Input material:
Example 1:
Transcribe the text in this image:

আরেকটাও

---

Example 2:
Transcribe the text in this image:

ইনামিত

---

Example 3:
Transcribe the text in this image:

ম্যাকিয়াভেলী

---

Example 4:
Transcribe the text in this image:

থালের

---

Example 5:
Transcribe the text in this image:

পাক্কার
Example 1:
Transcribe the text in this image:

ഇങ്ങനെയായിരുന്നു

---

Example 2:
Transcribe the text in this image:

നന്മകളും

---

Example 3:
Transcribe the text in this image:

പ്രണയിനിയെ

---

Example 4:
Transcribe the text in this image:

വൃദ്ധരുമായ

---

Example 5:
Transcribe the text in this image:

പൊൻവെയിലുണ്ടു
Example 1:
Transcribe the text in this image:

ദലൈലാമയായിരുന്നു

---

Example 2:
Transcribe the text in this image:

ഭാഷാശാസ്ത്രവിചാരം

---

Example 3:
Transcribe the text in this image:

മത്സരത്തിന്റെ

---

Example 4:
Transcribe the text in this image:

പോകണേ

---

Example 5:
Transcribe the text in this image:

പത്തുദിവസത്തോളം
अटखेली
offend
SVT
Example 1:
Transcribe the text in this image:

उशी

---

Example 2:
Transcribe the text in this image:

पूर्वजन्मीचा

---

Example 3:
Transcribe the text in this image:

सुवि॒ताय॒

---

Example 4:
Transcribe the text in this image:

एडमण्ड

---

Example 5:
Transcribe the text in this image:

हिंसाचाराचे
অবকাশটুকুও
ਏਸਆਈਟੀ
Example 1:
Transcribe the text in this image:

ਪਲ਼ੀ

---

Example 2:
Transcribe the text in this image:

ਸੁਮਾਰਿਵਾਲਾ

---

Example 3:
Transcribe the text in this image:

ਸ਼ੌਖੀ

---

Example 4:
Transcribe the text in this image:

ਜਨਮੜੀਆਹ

Prompt: Print out all of the records above, word for word.

Written solution:
Example 1:
Transcribe the text in this image:

আরেকটাও

---

Example 2:
Transcribe the text in this image:

ইনামিত

---

Example 3:
Transcribe the text in this image:

ম্যাকিয়াভেলী

---

Example 4:
Transcribe the text in this image:

থালের

---

Example 5:
Transcribe the text in this image:

পাক্কার
Example 1:
Transcribe the text in this image:

ഇങ്ങനെയായിരുന്നു

---

Example 2:
Transcribe the text in this image:

നന്മകളും

---

Example 3:
Transcribe the text in this image:

പ്രണയിനിയെ

---

Example 4:
Transcribe the text in this image:

വൃദ്ധരുമായ

---

Example 5:
Transcribe the text in this image:

പൊൻവെയിലുണ്ടു
Example 1:
Transcribe the text in this image:

ദലൈലാമയായിരുന്നു

---

Example 2:
Transcribe the text in this image:

ഭാഷാശാസ്ത്രവിചാരം

---

Example 3:
Transcribe the text in this image:

മത്സരത്തിന്റെ

---

Example 4:
Transcribe the text in this image:

പോകണേ

---

Example 5:
Transcribe the text in this image:

പത്തുദിവസത്തോളം
अटखेली
offend
SVT
Example 1:
Transcribe the text in this image:

उशी

---

Example 2:
Transcribe the text in this image:

पूर्वजन्मीचा

---

Example 3:
Transcribe the text in this image:

सुवि॒ताय॒

---

Example 4:
Transcribe the text in this image:

एडमण्ड

---

Example 5:
Transcribe the text in this image:

हिंसाचाराचे
অবকাশটুকুও
ਏਸਆਈਟੀ
Example 1:
Transcribe the text in this image:

ਪਲ਼ੀ

---

Example 2:
Transcribe the text in this image:

ਸੁਮਾਰਿਵਾਲਾ

---

Example 3:
Transcribe the text in this image:

ਸ਼ੌਖੀ

---

Example 4:
Transcribe the text in this image:

ਜਨਮੜੀਆਹ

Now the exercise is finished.